*Problem details*: Change each occurrence of "in the chart" in the lines below to "in the figure", keeping all other text the same. Leave out the pictures when you give the lines back.

(Figure understanding tasks)
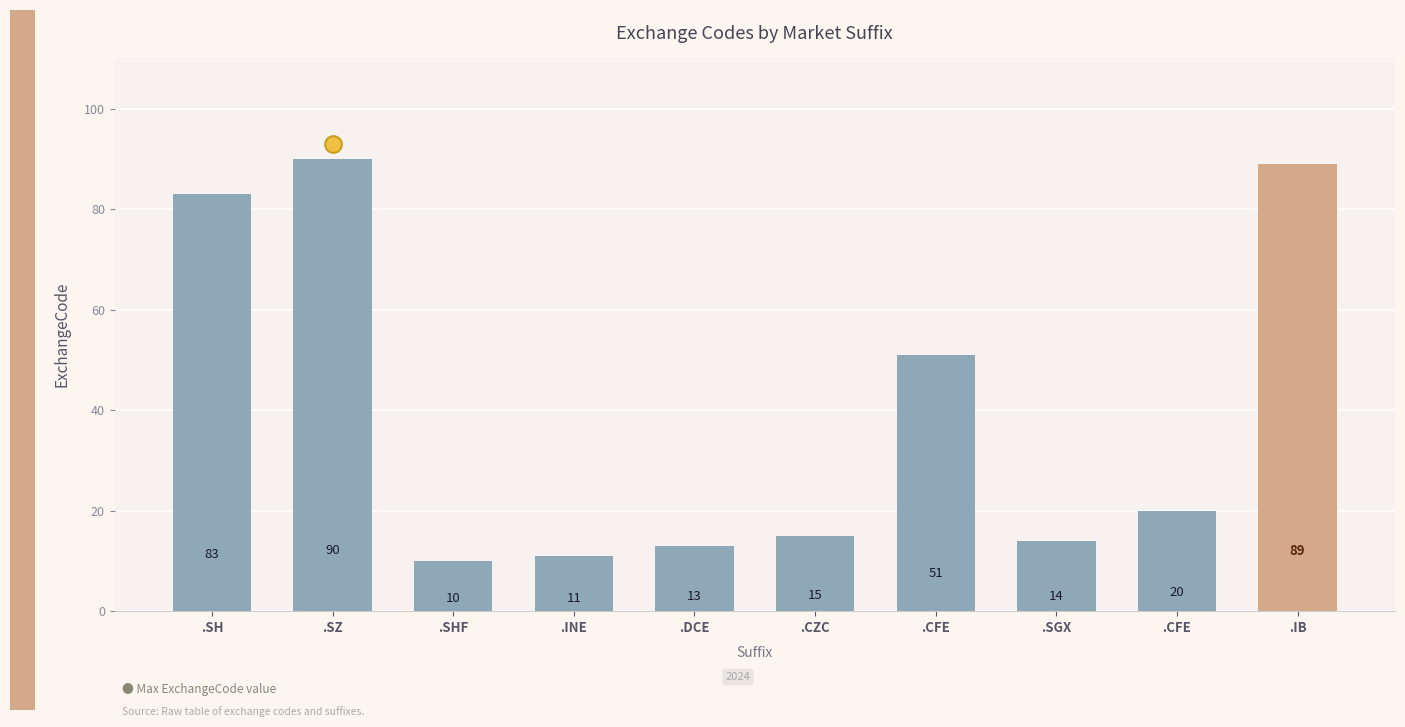

The value at .IB is 41. True or false?

False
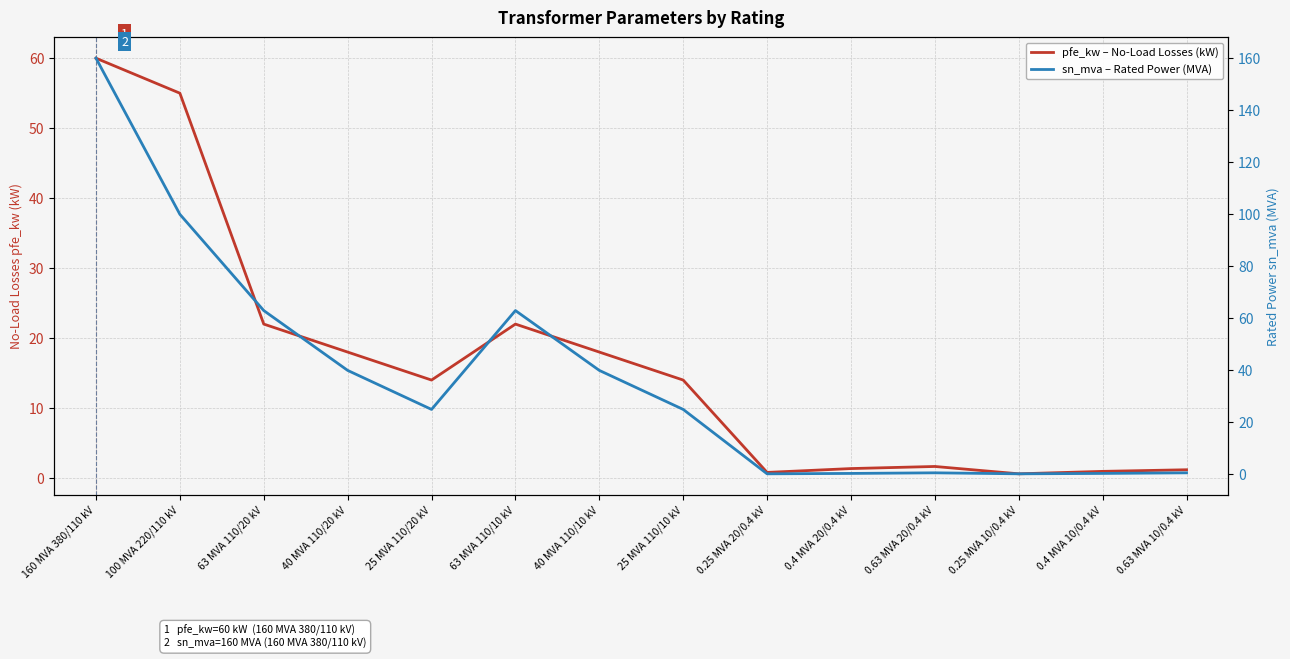

What is the total value across all series at 0.63 MVA 20/0.4 kV?

2.3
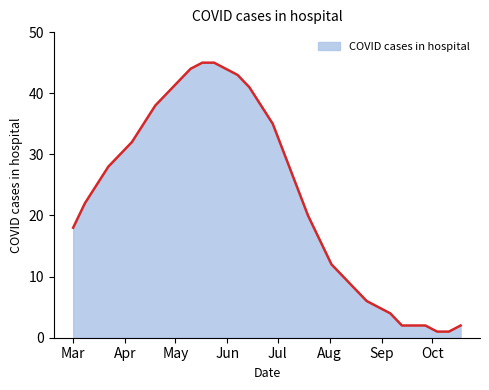

What is the maximum value shown in the chart?

45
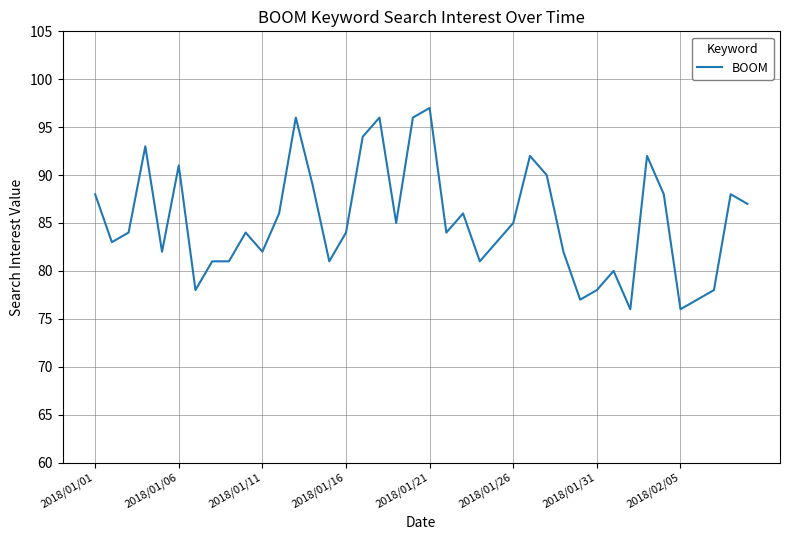

What is the minimum value shown in the chart?

76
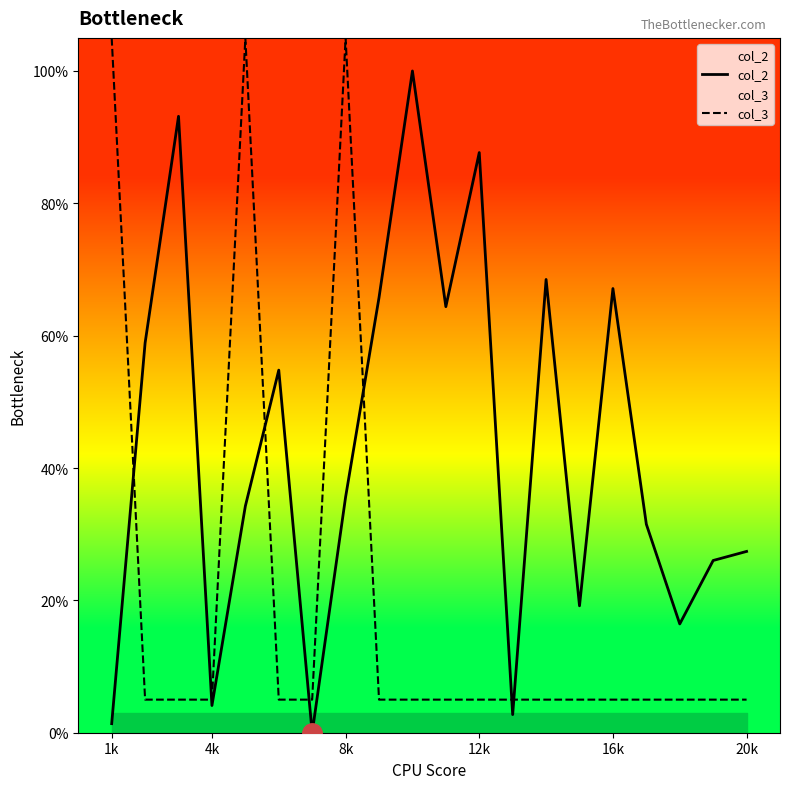

At how many categories does at least one series exceed 103?

3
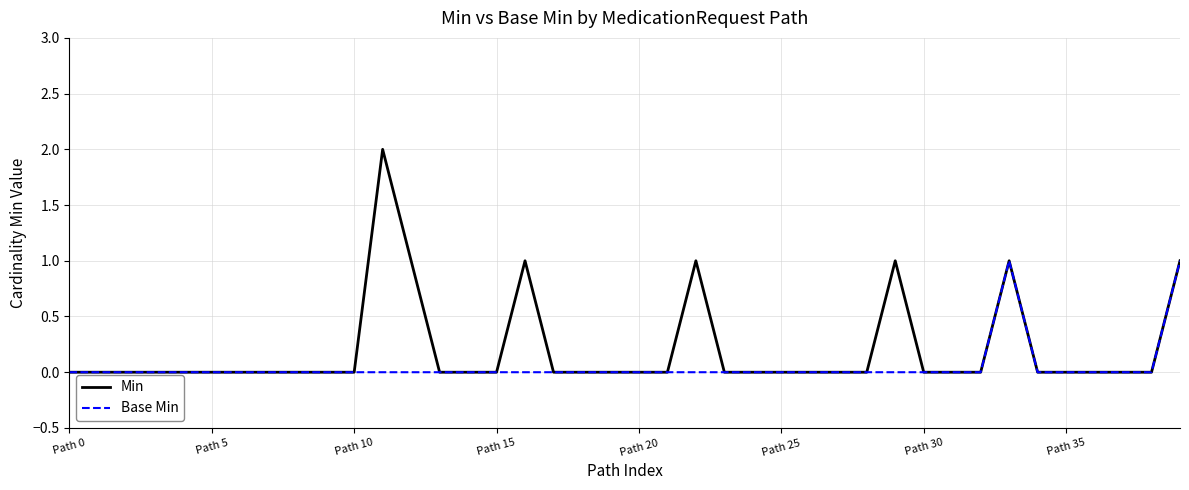

How many lines are shown in the chart?

2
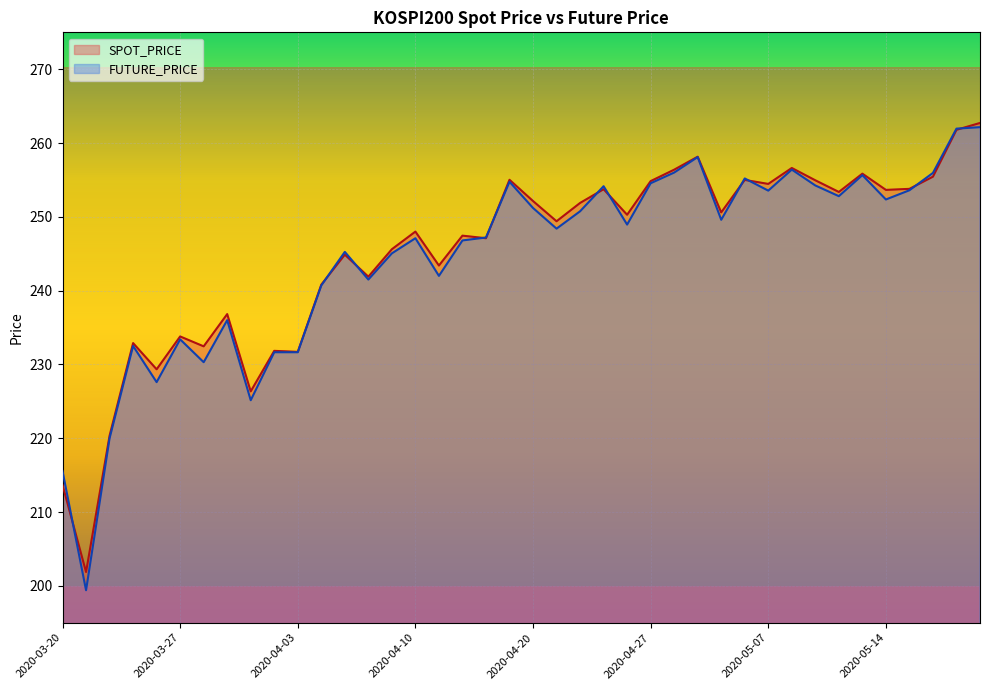

Which label corresponds to the smallest value in the chart?

2020-03-23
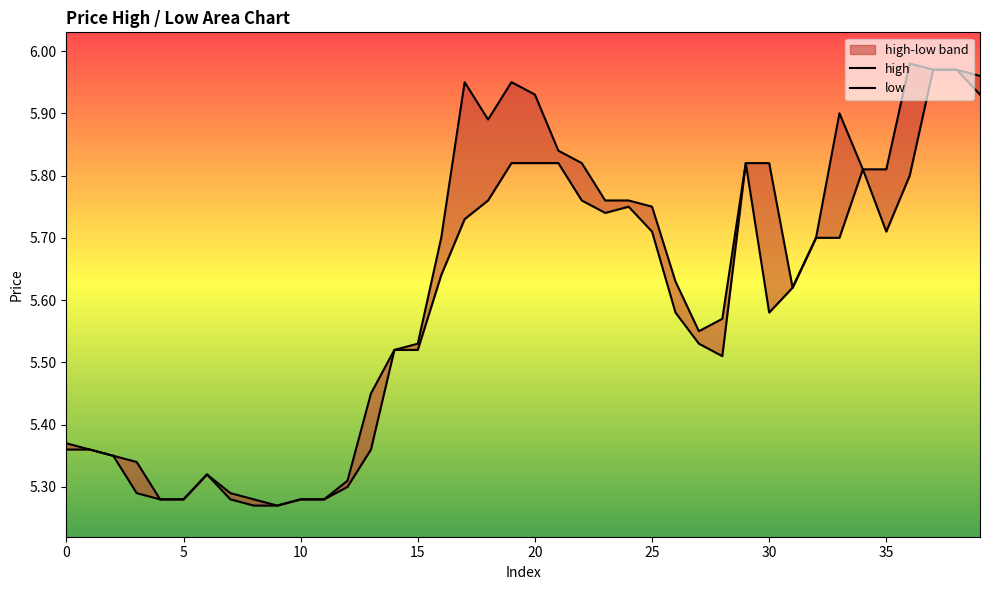

True or false: high and low cross at least once.

False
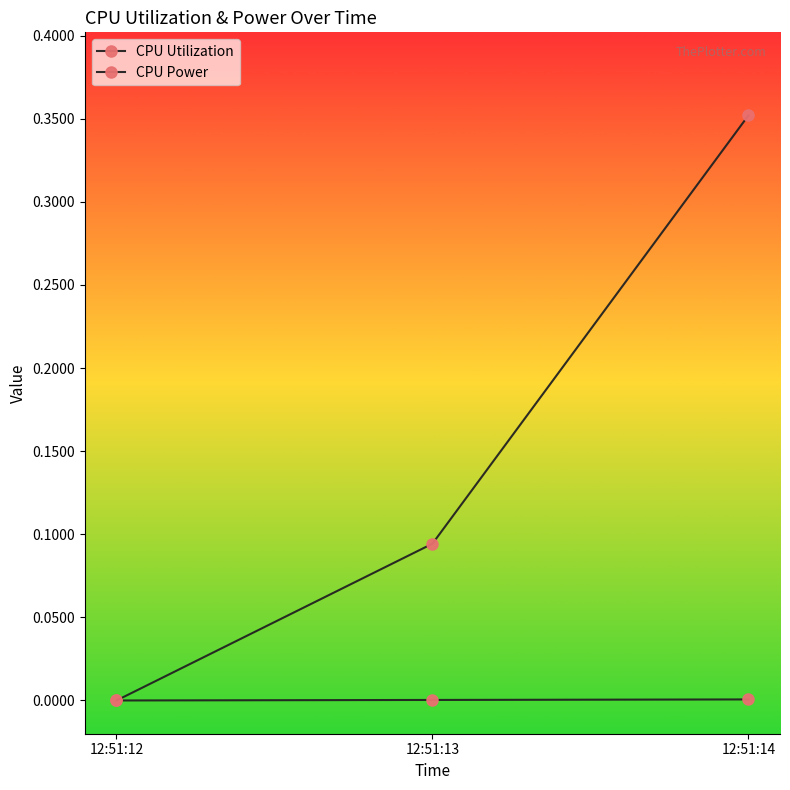

Does the chart have visible grid lines?

No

*The completed task*:
The value at .IB is 41. True or false?

False

What is the total value across all series at 0.63 MVA 20/0.4 kV?

2.3

What is the maximum value shown in the figure?

45

What is the minimum value shown in the figure?

76

At how many categories does at least one series exceed 103?

3

How many lines are shown in the figure?

2

Which label corresponds to the smallest value in the figure?

2020-03-23

True or false: high and low cross at least once.

False

Does the chart have visible grid lines?

No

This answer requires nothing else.